_Assignment_
Could you print every line from the first one of the records below through the line containing "<p>Şimdi içine girdiğimiz", with both included and nothing else?

Start of Available data

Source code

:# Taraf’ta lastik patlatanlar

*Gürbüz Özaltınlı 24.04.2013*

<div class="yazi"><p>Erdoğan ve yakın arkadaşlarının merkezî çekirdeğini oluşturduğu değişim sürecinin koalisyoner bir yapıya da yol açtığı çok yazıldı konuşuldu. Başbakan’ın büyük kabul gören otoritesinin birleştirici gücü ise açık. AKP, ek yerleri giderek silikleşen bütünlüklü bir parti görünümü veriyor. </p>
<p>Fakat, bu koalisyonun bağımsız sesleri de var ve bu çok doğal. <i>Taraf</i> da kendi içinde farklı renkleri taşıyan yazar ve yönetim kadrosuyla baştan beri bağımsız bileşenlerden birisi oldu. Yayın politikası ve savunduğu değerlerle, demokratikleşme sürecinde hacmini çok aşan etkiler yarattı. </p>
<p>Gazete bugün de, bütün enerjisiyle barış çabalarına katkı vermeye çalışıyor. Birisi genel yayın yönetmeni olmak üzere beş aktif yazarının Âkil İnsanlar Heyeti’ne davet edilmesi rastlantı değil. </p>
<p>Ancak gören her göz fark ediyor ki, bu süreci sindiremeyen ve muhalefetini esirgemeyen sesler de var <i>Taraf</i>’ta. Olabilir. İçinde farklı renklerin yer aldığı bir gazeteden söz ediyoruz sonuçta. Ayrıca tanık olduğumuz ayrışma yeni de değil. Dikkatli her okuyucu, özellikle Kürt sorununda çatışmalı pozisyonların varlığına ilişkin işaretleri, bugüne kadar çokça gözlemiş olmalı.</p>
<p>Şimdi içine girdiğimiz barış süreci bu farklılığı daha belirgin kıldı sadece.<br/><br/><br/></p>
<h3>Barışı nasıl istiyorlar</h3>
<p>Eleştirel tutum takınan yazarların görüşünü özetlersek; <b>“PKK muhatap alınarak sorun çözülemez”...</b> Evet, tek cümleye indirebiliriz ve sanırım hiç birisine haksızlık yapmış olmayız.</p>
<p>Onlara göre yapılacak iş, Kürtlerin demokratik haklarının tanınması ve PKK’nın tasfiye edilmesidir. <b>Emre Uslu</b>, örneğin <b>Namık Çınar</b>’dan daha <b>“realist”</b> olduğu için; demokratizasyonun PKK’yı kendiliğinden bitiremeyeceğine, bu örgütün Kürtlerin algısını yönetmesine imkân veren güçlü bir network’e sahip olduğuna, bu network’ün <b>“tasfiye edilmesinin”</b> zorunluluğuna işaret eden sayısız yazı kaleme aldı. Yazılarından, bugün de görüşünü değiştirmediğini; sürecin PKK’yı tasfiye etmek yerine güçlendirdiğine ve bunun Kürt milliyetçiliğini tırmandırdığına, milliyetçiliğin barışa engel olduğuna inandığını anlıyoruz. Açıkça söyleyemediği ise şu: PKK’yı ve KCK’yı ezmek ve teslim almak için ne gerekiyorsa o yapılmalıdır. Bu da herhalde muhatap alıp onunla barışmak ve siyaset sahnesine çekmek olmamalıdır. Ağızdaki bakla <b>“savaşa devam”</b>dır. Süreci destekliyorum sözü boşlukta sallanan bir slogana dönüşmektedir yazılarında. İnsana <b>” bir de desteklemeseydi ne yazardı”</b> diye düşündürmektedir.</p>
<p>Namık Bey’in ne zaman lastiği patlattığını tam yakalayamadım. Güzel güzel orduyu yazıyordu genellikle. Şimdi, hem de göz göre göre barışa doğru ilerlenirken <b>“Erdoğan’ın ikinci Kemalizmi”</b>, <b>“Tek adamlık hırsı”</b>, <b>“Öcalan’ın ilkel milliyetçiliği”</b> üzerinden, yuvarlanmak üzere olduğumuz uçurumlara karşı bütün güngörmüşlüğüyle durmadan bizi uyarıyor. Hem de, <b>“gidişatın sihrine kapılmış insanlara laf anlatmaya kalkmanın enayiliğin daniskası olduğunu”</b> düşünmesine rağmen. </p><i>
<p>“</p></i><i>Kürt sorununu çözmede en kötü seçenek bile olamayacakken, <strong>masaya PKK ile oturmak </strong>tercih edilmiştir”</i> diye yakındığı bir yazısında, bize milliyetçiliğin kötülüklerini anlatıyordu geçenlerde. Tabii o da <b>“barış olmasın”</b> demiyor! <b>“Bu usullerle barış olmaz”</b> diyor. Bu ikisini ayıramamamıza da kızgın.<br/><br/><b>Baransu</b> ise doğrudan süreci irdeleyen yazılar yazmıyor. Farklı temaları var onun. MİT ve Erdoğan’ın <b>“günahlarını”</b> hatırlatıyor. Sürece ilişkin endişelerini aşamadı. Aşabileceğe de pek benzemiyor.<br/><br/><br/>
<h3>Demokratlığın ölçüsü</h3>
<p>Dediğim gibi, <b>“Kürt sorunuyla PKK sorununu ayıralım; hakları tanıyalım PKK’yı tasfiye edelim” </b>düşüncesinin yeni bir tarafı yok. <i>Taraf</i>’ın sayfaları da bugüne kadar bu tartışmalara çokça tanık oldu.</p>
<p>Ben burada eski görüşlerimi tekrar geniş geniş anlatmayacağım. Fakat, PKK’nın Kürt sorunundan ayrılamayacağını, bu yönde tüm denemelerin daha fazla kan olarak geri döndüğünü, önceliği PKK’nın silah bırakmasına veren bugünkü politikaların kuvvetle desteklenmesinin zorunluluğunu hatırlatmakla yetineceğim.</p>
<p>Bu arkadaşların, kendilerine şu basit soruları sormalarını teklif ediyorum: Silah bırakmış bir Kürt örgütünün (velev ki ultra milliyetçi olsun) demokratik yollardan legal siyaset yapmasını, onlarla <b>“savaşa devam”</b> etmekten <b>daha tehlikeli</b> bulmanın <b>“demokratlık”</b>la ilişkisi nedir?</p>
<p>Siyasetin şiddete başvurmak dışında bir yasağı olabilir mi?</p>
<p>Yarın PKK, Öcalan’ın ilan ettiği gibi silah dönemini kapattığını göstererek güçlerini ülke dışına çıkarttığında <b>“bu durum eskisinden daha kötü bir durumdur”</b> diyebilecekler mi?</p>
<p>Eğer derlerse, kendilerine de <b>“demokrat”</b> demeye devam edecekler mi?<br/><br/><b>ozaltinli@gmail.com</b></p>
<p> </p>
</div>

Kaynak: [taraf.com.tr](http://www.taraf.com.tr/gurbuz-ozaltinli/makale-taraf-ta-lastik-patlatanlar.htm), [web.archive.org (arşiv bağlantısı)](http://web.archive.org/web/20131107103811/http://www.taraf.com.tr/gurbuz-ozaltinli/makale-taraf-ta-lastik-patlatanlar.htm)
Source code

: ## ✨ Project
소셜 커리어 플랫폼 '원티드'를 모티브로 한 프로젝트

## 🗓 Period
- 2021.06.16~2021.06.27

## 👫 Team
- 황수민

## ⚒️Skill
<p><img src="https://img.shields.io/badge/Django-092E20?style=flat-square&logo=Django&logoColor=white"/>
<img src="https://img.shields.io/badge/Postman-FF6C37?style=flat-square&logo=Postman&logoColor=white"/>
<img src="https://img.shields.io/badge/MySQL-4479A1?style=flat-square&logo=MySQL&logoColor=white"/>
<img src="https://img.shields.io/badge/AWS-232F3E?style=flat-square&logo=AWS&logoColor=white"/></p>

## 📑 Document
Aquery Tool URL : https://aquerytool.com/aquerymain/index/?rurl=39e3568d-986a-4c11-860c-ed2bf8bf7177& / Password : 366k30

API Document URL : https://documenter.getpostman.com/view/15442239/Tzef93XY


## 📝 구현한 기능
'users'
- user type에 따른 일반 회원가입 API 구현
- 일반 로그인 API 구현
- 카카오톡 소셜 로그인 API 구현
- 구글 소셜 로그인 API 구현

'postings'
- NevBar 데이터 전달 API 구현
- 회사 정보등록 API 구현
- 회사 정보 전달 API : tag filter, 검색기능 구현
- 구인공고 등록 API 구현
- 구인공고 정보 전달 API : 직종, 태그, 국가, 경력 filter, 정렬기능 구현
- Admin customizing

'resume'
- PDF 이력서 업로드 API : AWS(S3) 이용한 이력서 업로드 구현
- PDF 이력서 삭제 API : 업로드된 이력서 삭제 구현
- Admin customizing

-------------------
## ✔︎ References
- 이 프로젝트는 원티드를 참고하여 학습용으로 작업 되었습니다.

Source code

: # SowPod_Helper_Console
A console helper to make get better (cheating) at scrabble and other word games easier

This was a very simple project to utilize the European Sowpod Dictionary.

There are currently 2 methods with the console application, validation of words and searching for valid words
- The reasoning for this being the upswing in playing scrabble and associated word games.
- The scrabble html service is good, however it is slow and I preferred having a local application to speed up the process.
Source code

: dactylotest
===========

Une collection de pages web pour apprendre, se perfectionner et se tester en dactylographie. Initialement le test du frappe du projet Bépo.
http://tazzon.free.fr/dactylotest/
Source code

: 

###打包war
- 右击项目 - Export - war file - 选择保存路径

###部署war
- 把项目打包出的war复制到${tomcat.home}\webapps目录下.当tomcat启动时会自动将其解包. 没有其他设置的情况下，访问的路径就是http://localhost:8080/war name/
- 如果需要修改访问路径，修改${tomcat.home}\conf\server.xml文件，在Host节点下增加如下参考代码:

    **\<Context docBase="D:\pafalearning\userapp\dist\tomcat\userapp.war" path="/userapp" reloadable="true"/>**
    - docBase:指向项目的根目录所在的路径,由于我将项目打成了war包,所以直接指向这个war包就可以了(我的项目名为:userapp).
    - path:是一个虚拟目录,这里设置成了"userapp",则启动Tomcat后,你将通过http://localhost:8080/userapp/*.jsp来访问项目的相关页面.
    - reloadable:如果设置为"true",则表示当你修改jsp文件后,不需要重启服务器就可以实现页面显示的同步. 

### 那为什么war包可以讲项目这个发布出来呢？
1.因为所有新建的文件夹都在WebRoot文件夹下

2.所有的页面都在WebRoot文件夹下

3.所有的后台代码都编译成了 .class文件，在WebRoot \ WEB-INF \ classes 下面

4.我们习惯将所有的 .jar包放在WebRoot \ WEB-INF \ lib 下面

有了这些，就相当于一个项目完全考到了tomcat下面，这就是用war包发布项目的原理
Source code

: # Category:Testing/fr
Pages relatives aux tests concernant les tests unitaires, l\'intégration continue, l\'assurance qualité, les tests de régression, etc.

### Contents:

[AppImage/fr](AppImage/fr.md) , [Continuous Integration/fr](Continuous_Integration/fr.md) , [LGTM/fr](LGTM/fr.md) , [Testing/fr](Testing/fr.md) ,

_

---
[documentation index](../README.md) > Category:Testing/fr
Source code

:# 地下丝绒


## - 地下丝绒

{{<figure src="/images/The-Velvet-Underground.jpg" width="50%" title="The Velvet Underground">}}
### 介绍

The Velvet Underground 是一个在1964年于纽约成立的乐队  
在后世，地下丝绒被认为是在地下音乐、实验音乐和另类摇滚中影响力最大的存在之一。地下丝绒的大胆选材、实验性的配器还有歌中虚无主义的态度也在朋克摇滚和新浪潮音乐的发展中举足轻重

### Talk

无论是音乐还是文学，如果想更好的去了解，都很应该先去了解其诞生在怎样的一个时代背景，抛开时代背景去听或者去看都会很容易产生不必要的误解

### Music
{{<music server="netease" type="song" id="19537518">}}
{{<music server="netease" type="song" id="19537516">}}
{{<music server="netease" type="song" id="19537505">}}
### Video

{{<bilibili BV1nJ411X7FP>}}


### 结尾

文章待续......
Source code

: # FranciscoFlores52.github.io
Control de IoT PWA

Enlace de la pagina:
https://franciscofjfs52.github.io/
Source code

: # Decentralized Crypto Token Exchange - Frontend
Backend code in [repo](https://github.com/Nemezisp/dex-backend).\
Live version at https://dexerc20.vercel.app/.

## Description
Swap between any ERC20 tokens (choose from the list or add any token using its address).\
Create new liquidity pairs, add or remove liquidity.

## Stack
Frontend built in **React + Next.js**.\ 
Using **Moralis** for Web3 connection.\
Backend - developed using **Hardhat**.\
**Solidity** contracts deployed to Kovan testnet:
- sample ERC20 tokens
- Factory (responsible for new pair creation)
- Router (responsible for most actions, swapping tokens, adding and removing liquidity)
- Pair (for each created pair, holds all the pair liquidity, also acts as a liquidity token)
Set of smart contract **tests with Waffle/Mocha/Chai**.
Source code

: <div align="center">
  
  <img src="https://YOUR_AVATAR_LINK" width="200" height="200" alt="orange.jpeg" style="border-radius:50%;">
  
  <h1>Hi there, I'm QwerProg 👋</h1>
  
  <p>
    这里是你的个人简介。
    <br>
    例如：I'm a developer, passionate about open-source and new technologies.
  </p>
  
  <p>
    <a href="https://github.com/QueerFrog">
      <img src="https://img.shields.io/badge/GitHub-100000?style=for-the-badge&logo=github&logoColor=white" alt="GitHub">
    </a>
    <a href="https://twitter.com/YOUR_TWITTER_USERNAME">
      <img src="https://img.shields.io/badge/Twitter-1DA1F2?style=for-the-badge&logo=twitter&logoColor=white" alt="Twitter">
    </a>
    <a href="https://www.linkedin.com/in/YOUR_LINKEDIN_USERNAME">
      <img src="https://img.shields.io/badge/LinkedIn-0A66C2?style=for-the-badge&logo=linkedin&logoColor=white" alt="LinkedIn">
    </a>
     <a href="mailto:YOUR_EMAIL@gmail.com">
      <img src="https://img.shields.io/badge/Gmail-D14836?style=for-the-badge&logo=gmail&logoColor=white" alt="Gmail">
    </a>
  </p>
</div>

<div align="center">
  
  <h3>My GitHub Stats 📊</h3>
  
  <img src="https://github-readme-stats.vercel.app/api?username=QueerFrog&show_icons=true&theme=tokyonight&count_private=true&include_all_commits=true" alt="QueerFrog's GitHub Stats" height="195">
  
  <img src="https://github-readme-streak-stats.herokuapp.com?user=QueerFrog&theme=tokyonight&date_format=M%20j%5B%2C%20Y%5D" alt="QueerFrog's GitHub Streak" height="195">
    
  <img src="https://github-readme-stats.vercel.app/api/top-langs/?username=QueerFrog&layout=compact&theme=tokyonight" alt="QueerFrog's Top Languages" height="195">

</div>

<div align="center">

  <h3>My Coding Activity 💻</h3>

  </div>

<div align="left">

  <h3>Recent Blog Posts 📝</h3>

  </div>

End of Available data

_Output of the exercise_
Source code

:# Taraf’ta lastik patlatanlar

*Gürbüz Özaltınlı 24.04.2013*

<div class="yazi"><p>Erdoğan ve yakın arkadaşlarının merkezî çekirdeğini oluşturduğu değişim sürecinin koalisyoner bir yapıya da yol açtığı çok yazıldı konuşuldu. Başbakan’ın büyük kabul gören otoritesinin birleştirici gücü ise açık. AKP, ek yerleri giderek silikleşen bütünlüklü bir parti görünümü veriyor. </p>
<p>Fakat, bu koalisyonun bağımsız sesleri de var ve bu çok doğal. <i>Taraf</i> da kendi içinde farklı renkleri taşıyan yazar ve yönetim kadrosuyla baştan beri bağımsız bileşenlerden birisi oldu. Yayın politikası ve savunduğu değerlerle, demokratikleşme sürecinde hacmini çok aşan etkiler yarattı. </p>
<p>Gazete bugün de, bütün enerjisiyle barış çabalarına katkı vermeye çalışıyor. Birisi genel yayın yönetmeni olmak üzere beş aktif yazarının Âkil İnsanlar Heyeti’ne davet edilmesi rastlantı değil. </p>
<p>Ancak gören her göz fark ediyor ki, bu süreci sindiremeyen ve muhalefetini esirgemeyen sesler de var <i>Taraf</i>’ta. Olabilir. İçinde farklı renklerin yer aldığı bir gazeteden söz ediyoruz sonuçta. Ayrıca tanık olduğumuz ayrışma yeni de değil. Dikkatli her okuyucu, özellikle Kürt sorununda çatışmalı pozisyonların varlığına ilişkin işaretleri, bugüne kadar çokça gözlemiş olmalı.</p>
<p>Şimdi içine girdiğimiz barış süreci bu farklılığı daha belirgin kıldı sadece.<br/><br/><br/></p>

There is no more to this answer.